Dataset records:
== Segment start ==

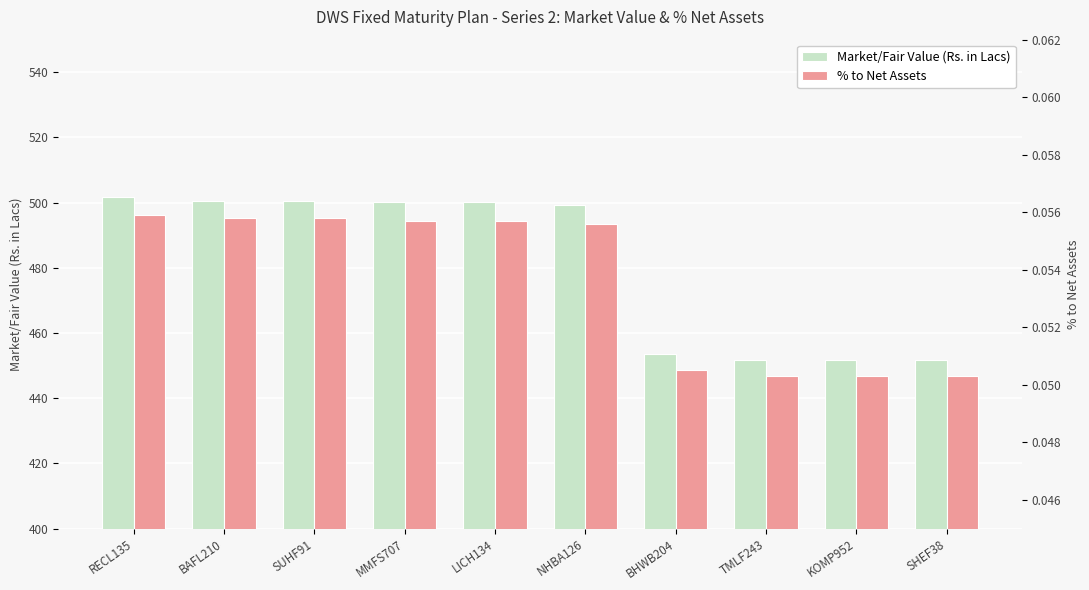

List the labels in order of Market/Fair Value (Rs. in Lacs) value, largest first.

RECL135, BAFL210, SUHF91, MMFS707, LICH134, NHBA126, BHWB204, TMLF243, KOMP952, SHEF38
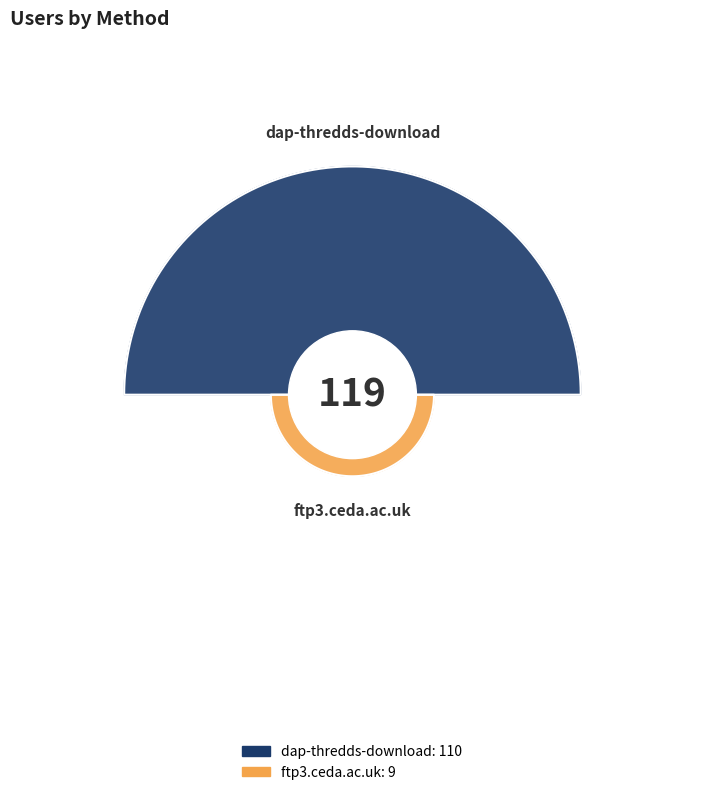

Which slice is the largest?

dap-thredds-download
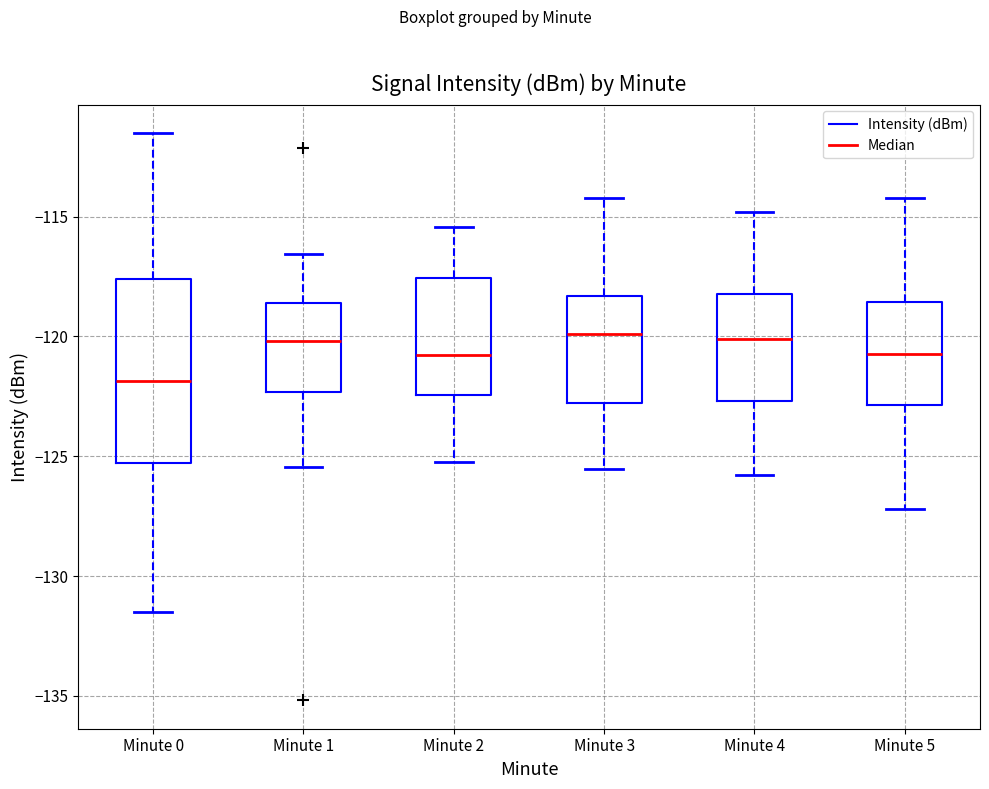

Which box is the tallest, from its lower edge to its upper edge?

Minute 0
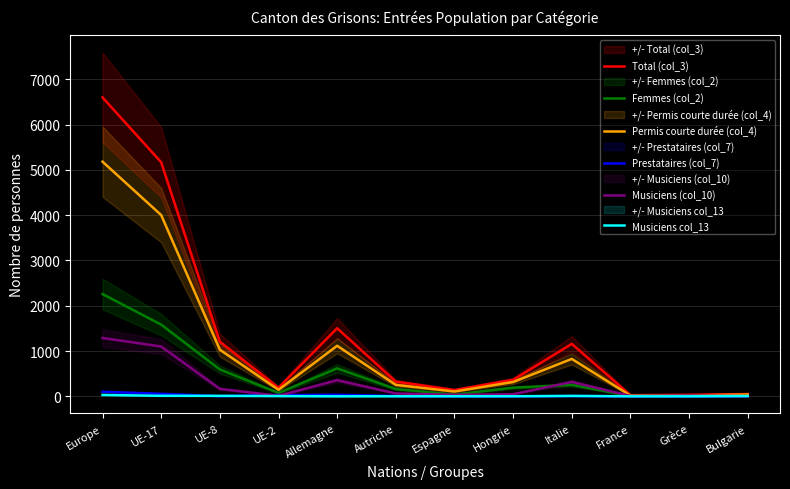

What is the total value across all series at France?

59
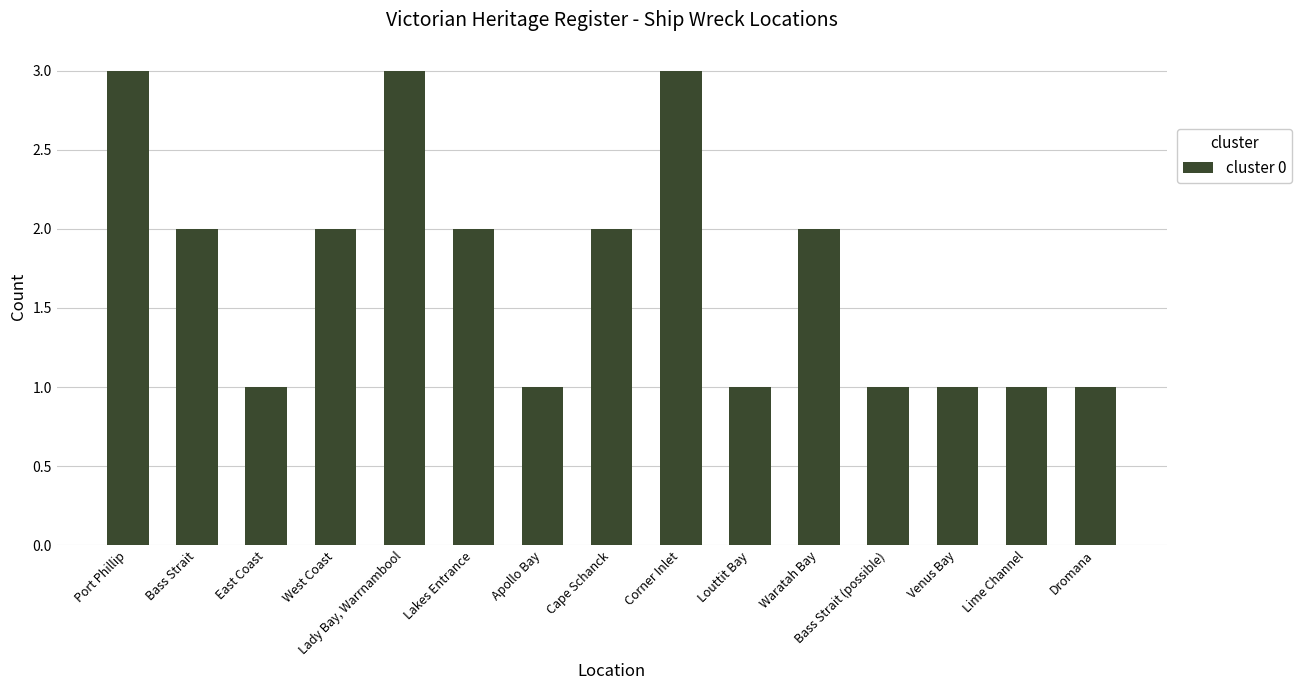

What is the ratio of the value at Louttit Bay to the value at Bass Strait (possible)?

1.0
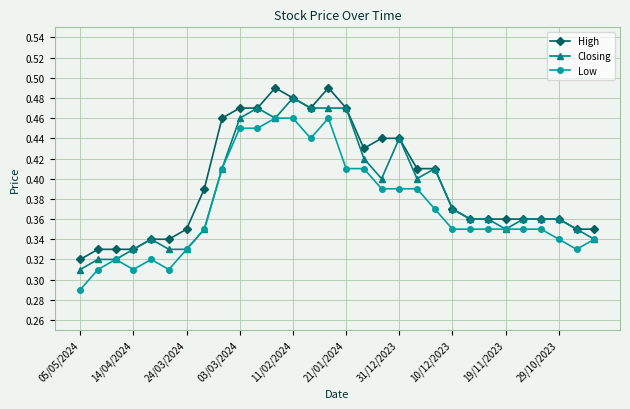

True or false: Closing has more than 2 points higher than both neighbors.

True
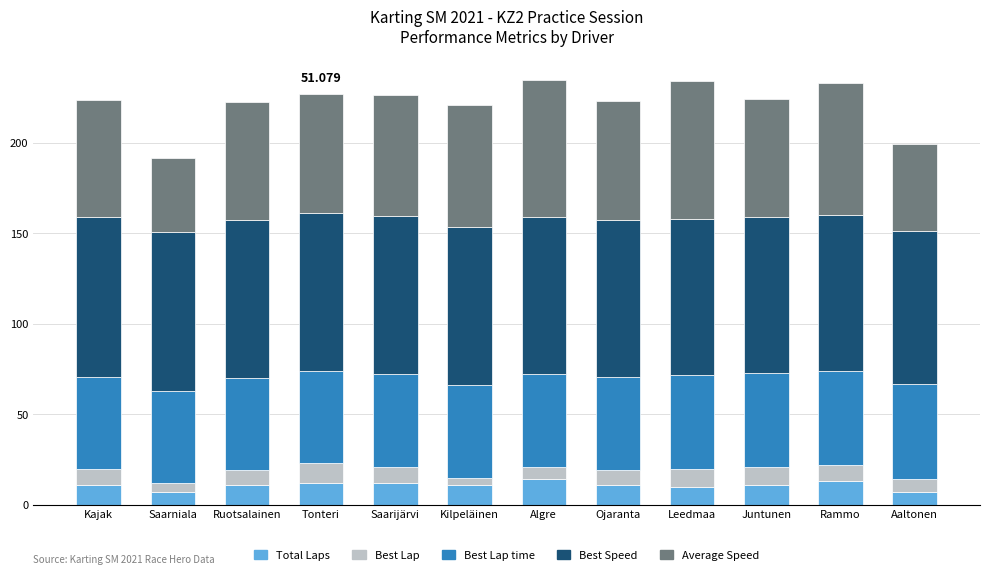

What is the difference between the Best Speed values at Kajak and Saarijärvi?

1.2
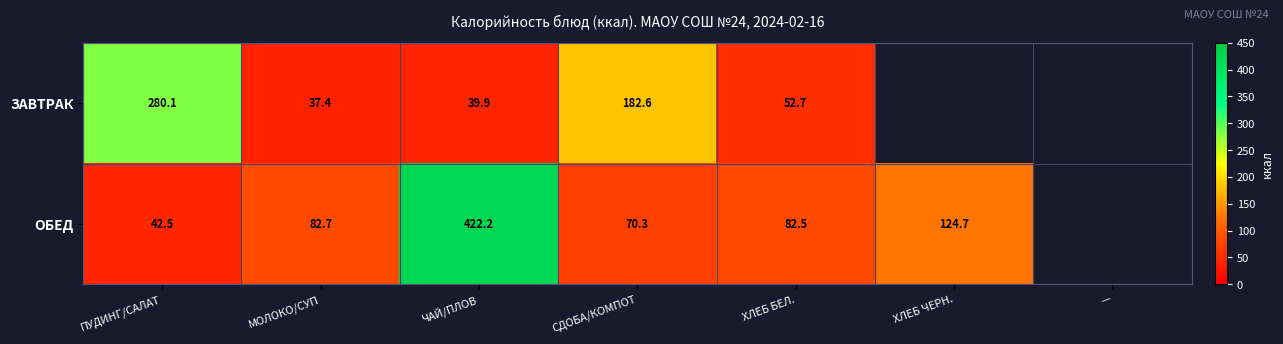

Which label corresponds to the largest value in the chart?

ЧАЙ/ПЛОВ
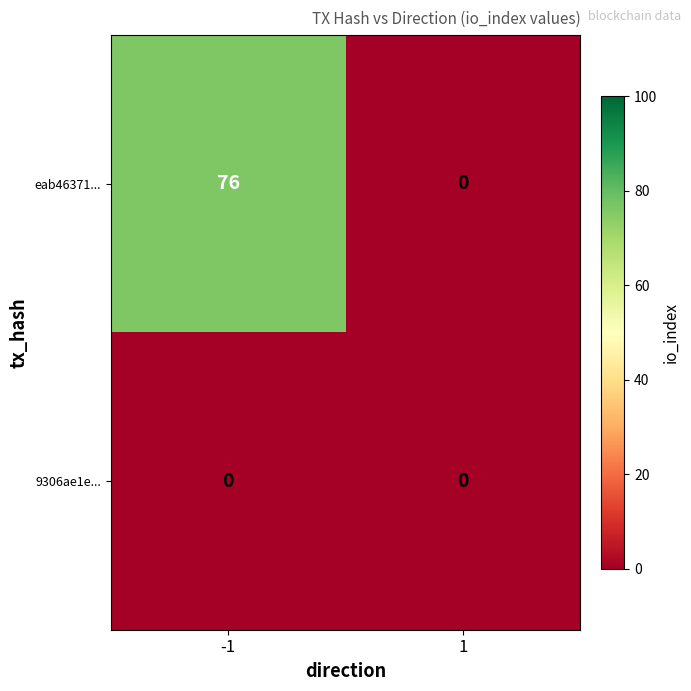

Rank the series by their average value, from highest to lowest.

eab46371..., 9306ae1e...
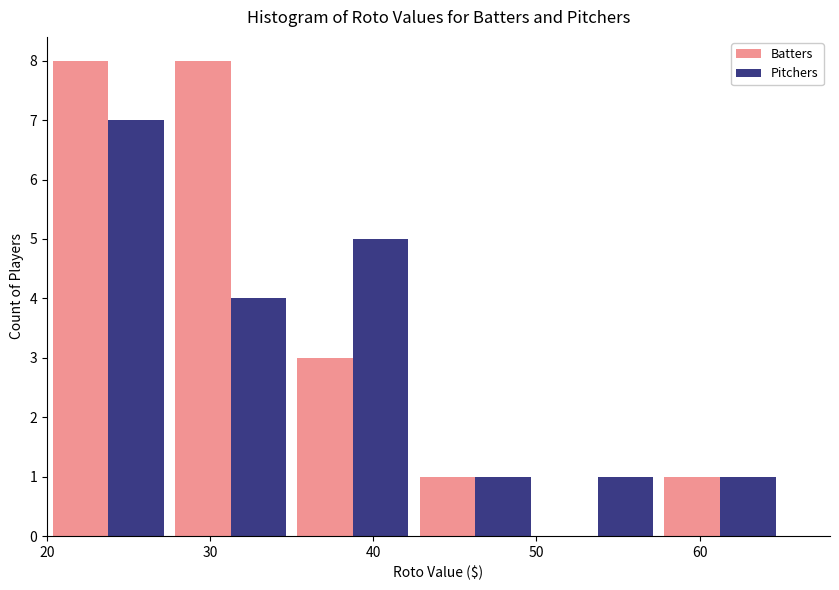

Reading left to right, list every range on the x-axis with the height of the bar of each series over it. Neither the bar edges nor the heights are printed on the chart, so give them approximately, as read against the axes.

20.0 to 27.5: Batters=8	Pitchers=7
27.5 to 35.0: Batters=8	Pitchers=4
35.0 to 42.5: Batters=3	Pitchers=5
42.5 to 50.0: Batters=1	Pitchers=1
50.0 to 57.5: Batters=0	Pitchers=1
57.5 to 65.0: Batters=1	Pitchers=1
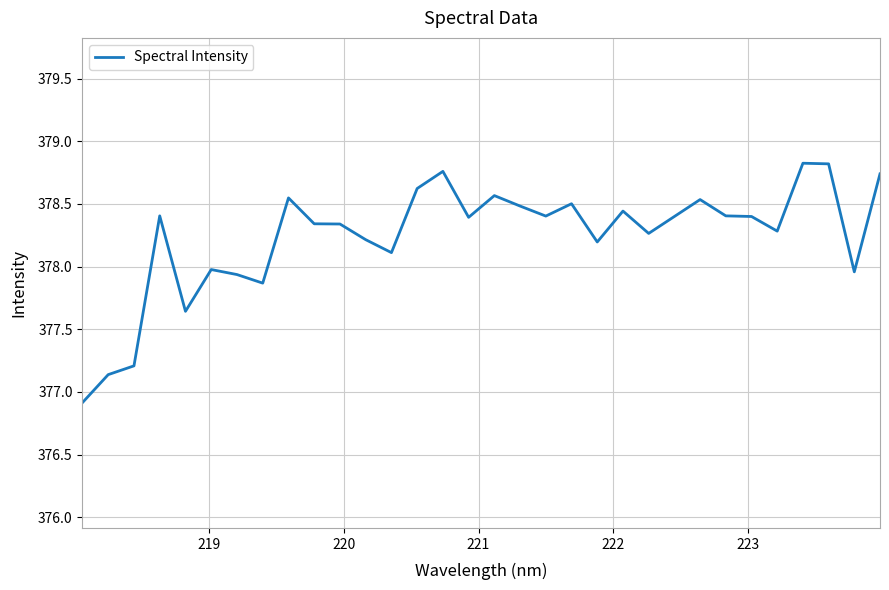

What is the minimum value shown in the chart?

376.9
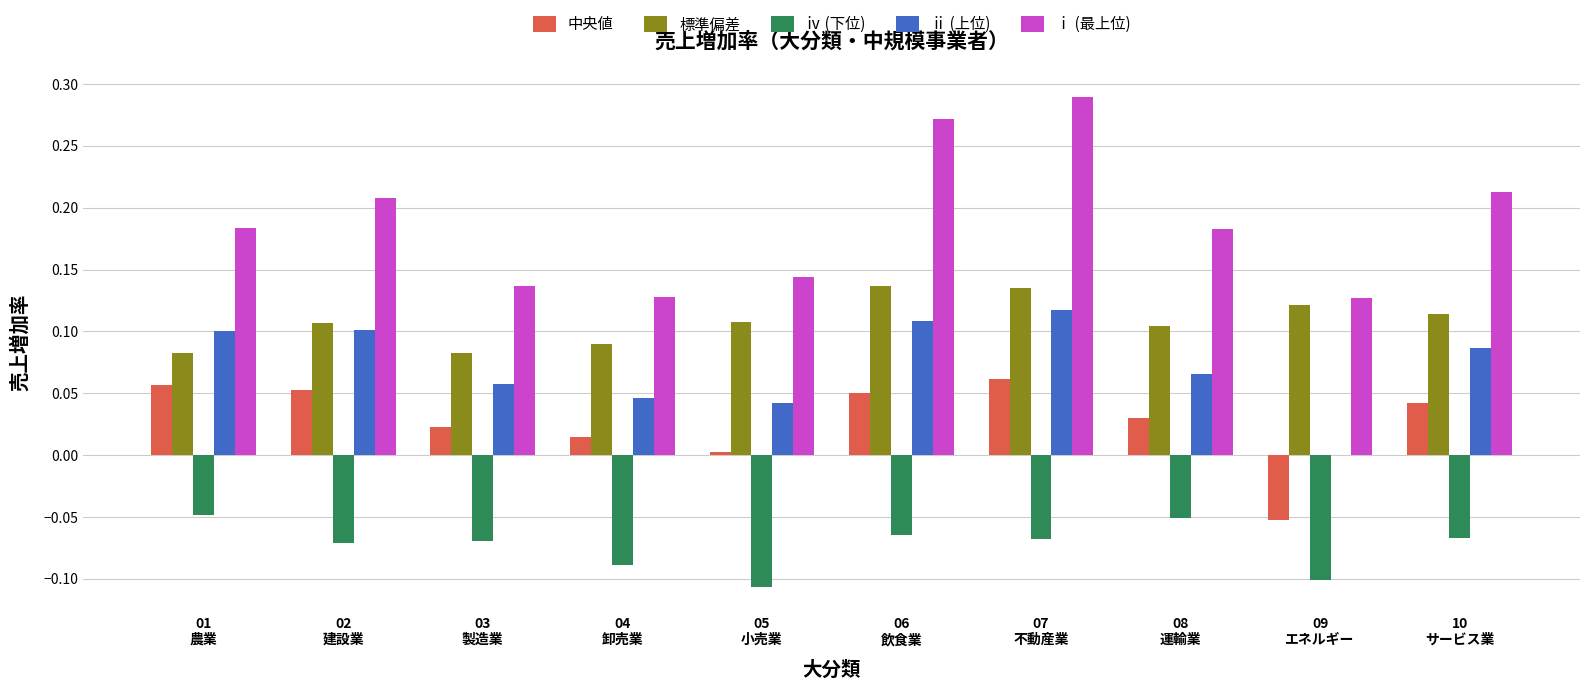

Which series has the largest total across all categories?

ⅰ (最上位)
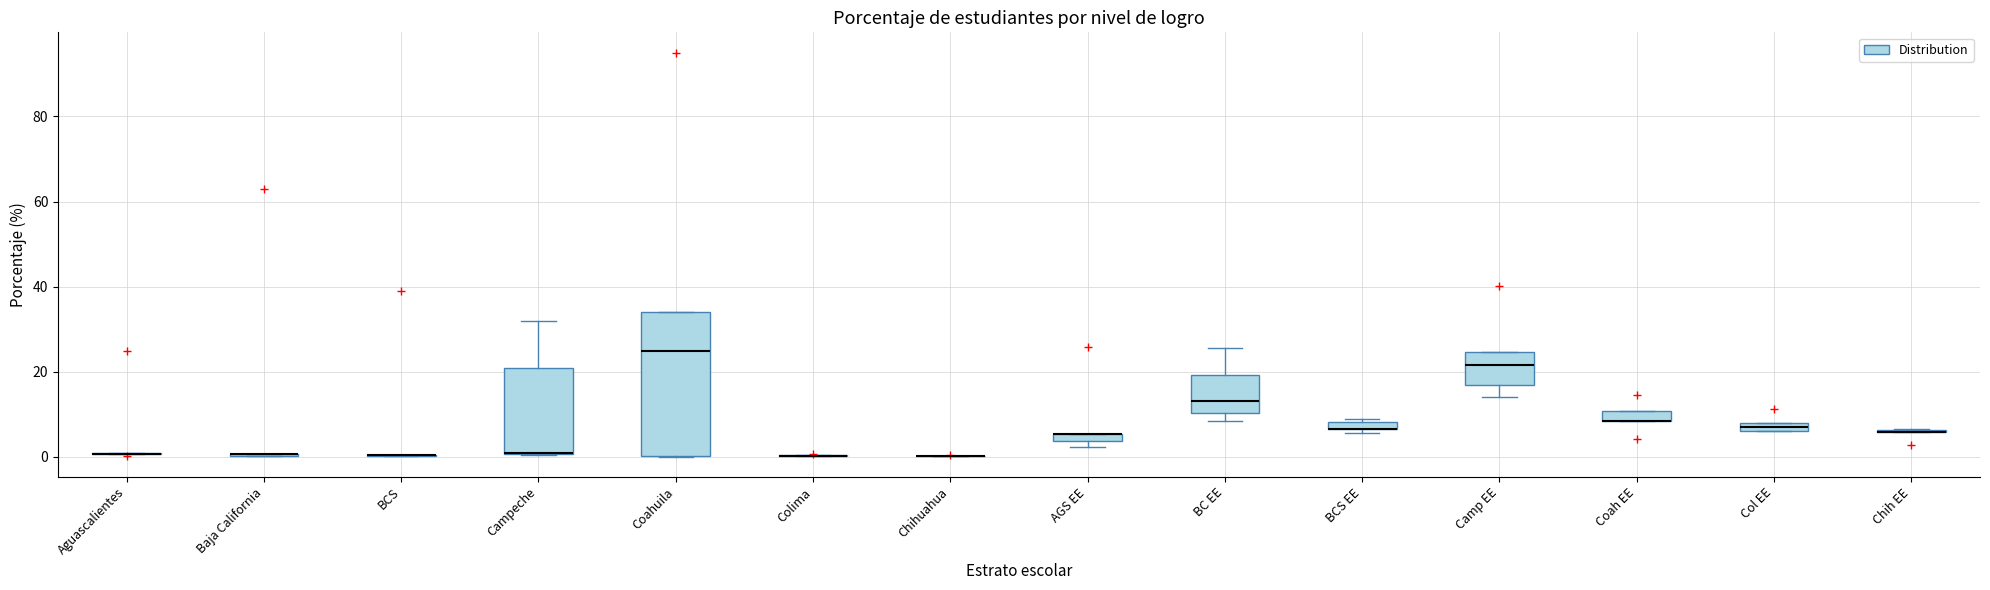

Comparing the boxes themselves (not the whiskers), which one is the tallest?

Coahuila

== Segment end ==

Directions for this task: Please gather every line from the items above that contains the string "series", counting only matches in the same case.

Response:
What is the total value across all series at France?
Rank the series by their average value, from highest to lowest.
Reading left to right, list every range on the x-axis with the height of the bar of each series over it. Neither the bar edges nor the heights are printed on the chart, so give them approximately, as read against the axes.
Which series has the largest total across all categories?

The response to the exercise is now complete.